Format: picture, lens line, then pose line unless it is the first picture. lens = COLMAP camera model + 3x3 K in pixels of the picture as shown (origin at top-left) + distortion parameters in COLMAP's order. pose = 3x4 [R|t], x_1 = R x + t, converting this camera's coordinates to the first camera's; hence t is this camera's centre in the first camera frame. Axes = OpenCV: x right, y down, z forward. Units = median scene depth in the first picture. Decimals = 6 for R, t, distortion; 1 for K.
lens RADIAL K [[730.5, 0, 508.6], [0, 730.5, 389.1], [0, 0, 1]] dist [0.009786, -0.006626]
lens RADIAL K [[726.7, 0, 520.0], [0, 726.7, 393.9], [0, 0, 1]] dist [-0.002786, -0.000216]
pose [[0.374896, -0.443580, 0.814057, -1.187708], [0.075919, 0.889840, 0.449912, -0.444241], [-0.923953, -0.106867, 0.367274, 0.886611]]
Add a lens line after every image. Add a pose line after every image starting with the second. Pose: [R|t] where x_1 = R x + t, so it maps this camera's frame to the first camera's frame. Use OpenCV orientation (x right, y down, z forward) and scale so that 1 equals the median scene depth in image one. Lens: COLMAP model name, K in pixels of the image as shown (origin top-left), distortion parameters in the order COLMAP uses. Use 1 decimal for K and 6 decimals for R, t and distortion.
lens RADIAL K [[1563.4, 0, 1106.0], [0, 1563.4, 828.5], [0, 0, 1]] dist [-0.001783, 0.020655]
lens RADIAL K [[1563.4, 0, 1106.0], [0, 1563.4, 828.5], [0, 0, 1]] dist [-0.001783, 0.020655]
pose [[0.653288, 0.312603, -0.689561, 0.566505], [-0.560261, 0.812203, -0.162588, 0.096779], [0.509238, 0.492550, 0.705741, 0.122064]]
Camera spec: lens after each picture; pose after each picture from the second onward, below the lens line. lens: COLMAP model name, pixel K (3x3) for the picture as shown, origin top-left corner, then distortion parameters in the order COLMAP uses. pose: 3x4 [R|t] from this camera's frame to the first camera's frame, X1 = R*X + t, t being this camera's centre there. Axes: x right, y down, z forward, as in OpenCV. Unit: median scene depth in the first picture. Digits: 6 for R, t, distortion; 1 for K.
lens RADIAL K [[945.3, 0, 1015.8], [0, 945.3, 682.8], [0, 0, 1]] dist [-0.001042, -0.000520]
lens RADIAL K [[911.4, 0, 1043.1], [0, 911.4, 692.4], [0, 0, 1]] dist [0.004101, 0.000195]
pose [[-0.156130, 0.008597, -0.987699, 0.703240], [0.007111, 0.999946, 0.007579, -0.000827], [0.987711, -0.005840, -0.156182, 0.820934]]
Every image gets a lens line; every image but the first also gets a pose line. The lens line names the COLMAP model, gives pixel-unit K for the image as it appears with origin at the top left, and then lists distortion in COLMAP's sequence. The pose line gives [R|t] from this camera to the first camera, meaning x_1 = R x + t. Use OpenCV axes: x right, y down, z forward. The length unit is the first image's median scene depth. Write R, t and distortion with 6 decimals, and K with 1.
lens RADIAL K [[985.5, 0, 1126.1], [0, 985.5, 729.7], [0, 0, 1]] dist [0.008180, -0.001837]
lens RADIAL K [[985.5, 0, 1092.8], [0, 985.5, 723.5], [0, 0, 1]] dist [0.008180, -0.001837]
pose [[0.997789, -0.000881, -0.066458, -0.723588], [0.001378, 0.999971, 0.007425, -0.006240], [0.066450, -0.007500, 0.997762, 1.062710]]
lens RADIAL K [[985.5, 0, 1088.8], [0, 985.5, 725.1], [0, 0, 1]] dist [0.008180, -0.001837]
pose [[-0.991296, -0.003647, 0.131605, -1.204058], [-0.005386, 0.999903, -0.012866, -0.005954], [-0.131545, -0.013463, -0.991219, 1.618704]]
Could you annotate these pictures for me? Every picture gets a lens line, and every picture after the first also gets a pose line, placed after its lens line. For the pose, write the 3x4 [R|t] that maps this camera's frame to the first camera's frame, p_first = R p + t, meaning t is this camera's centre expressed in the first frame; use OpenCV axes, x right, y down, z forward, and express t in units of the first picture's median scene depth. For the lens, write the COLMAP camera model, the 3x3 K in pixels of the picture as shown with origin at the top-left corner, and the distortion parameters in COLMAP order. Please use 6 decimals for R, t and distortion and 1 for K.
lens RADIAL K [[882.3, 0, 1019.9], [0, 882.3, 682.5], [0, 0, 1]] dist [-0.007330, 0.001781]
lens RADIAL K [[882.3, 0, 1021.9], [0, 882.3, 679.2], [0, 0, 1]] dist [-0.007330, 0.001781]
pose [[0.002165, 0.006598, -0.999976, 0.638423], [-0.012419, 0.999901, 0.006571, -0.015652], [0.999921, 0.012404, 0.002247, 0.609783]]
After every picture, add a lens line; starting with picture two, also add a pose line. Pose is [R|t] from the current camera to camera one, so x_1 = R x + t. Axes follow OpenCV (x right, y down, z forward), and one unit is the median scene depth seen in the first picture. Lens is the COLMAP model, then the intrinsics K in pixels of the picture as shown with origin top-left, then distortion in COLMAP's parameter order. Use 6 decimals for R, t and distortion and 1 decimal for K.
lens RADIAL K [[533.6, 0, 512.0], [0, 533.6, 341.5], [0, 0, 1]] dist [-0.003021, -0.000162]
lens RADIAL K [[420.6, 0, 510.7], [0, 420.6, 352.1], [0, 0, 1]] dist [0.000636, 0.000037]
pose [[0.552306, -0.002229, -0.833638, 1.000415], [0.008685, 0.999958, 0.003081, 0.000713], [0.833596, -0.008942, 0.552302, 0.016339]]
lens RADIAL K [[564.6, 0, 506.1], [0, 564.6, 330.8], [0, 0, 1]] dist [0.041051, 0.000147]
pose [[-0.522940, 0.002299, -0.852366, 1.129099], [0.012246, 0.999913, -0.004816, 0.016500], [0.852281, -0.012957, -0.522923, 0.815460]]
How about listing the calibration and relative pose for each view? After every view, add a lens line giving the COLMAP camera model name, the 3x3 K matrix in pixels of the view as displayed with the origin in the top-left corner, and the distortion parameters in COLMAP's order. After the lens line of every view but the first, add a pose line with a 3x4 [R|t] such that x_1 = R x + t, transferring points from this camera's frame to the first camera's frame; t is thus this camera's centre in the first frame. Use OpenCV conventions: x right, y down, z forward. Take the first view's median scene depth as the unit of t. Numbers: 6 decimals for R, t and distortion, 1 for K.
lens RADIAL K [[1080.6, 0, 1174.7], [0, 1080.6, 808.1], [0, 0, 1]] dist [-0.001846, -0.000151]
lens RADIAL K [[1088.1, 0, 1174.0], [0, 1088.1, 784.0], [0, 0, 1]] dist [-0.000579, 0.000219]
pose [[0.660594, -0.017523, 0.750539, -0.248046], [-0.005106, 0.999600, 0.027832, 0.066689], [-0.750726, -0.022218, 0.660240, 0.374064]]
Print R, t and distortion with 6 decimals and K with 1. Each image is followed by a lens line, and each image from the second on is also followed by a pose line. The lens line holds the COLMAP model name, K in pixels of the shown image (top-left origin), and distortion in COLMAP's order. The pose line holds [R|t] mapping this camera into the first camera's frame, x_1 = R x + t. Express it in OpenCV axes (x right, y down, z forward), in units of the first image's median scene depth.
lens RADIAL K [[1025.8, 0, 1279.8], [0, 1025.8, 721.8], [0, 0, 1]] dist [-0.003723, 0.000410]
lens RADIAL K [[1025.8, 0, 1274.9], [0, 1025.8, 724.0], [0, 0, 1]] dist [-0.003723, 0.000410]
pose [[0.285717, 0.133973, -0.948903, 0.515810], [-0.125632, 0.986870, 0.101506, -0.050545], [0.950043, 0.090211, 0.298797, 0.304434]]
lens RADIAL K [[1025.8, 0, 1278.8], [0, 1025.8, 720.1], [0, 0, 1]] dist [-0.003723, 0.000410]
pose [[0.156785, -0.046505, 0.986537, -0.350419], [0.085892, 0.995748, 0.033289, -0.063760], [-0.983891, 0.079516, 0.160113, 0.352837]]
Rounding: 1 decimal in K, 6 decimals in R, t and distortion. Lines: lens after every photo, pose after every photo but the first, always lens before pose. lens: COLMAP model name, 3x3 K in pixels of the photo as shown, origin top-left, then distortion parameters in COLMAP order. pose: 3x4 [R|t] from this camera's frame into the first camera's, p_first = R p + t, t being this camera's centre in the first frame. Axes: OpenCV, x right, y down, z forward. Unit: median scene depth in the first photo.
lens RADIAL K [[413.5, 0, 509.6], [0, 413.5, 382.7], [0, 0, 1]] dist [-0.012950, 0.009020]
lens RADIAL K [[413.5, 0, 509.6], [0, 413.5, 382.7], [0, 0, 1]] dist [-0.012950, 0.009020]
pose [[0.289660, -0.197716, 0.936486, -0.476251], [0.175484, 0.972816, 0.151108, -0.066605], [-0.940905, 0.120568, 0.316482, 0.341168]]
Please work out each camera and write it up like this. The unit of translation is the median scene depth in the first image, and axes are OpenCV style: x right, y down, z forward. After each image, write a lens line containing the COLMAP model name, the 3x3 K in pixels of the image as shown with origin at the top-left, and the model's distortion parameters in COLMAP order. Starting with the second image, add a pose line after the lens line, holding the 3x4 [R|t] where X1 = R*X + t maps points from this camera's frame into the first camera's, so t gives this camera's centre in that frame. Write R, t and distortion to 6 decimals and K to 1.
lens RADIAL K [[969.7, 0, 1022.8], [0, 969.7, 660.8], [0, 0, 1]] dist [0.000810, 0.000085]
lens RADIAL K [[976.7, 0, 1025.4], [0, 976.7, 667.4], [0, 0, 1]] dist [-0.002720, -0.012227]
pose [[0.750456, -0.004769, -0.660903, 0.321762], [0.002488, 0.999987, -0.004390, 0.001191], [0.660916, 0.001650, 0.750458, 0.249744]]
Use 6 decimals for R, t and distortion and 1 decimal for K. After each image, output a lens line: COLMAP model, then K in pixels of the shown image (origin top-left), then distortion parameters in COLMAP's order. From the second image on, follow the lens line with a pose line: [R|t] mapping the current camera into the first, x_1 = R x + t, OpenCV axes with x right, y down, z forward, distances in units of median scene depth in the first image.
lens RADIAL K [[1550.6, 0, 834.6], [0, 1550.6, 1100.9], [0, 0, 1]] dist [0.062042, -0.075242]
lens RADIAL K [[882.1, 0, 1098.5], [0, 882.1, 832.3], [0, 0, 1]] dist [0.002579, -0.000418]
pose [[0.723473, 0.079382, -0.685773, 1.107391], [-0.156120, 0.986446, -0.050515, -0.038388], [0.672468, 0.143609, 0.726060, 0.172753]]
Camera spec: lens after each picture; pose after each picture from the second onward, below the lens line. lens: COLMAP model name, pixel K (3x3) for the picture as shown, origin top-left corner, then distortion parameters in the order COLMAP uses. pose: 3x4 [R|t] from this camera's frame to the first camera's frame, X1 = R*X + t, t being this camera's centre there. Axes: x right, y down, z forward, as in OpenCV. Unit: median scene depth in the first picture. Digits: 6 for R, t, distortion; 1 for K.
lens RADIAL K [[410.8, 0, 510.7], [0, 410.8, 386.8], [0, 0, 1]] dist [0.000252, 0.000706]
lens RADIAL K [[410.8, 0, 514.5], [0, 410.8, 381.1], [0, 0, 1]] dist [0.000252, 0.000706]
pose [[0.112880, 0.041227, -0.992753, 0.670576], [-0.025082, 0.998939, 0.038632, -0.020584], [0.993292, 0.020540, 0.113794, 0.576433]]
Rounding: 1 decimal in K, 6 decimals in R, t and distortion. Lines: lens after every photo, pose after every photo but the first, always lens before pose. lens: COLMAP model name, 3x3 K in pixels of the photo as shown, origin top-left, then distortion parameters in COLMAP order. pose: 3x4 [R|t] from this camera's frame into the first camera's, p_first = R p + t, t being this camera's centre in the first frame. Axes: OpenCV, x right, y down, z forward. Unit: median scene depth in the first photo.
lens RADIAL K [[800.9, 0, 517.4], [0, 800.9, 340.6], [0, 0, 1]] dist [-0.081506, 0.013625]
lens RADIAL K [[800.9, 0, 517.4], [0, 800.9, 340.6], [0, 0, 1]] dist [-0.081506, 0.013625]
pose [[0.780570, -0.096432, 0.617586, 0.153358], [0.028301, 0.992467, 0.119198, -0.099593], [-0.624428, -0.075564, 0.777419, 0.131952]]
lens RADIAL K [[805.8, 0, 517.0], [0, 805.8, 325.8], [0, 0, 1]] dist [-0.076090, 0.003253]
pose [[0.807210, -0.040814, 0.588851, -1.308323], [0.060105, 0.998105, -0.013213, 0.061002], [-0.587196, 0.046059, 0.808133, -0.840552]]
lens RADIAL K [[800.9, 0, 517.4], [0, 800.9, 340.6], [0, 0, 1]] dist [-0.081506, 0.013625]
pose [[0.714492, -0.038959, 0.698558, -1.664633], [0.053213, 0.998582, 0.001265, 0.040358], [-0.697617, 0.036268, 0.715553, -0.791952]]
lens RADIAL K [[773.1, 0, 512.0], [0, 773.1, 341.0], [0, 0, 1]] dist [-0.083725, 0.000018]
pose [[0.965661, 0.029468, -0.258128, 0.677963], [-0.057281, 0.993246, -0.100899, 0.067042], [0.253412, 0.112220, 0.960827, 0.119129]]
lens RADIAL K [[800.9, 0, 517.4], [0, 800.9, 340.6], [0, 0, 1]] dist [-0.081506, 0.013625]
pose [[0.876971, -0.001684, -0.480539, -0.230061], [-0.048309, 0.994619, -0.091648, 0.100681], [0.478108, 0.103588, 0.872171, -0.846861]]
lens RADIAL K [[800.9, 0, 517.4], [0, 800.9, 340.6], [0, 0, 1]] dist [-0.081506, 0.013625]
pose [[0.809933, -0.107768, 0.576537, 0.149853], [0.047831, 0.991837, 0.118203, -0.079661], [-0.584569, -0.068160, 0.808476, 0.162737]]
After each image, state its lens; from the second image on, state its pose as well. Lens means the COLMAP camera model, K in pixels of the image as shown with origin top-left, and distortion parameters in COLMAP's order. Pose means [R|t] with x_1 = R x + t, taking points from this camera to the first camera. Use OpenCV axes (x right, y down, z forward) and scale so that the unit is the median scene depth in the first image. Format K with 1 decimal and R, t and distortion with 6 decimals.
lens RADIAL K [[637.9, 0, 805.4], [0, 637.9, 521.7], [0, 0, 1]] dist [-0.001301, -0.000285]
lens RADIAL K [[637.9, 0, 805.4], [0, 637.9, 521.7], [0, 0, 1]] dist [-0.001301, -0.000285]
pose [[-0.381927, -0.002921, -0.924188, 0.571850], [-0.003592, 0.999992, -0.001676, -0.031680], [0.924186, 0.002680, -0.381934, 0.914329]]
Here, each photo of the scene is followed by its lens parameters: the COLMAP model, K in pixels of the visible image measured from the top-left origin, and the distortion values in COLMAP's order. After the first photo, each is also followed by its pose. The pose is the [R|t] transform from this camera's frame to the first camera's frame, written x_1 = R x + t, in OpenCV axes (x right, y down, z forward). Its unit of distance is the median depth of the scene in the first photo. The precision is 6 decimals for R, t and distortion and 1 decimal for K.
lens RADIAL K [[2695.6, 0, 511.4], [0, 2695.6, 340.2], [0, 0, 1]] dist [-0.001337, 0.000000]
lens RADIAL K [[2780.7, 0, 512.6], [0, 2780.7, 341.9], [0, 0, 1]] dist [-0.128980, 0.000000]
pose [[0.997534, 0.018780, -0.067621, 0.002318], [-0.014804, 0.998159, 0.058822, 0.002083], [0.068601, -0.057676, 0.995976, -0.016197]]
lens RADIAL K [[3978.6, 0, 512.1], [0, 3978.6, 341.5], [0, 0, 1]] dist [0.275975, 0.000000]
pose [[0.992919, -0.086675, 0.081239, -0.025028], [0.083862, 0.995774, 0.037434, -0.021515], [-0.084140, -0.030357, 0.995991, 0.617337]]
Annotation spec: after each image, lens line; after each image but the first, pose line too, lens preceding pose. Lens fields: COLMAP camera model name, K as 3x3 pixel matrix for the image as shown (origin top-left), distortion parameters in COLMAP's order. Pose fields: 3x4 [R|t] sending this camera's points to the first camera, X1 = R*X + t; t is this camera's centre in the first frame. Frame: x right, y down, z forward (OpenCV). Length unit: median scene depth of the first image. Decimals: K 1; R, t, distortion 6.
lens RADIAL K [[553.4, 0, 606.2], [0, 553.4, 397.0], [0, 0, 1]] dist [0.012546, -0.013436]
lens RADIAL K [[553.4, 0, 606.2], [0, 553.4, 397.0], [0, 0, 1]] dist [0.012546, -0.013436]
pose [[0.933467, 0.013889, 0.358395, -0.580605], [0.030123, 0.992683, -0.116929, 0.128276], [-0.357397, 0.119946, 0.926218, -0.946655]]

○ ○ ○ ○ ○

Problem to work on:
Format everything from the line containing "Could you annotate" down to the line containing "0.012404, 0.002247, 0.609783]]" as a JSON list of strings, one string per line, leaving out blank lines.

Solution to the problem:
[
  "Could you annotate these pictures for me? Every picture gets a lens line, and every picture after the first also gets a pose line, placed after its lens line. For the pose, write the 3x4 [R|t] that maps this camera's frame to the first camera's frame, p_first = R p + t, meaning t is this camera's centre expressed in the first frame; use OpenCV axes, x right, y down, z forward, and express t in units of the first picture's median scene depth. For the lens, write the COLMAP camera model, the 3x3 K in pixels of the picture as shown with origin at the top-left corner, and the distortion parameters in COLMAP order. Please use 6 decimals for R, t and distortion and 1 for K.",
  "lens RADIAL K [[882.3, 0, 1019.9], [0, 882.3, 682.5], [0, 0, 1]] dist [-0.007330, 0.001781]",
  "lens RADIAL K [[882.3, 0, 1021.9], [0, 882.3, 679.2], [0, 0, 1]] dist [-0.007330, 0.001781]",
  "pose [[0.002165, 0.006598, -0.999976, 0.638423], [-0.012419, 0.999901, 0.006571, -0.015652], [0.999921, 0.012404, 0.002247, 0.609783]]"
]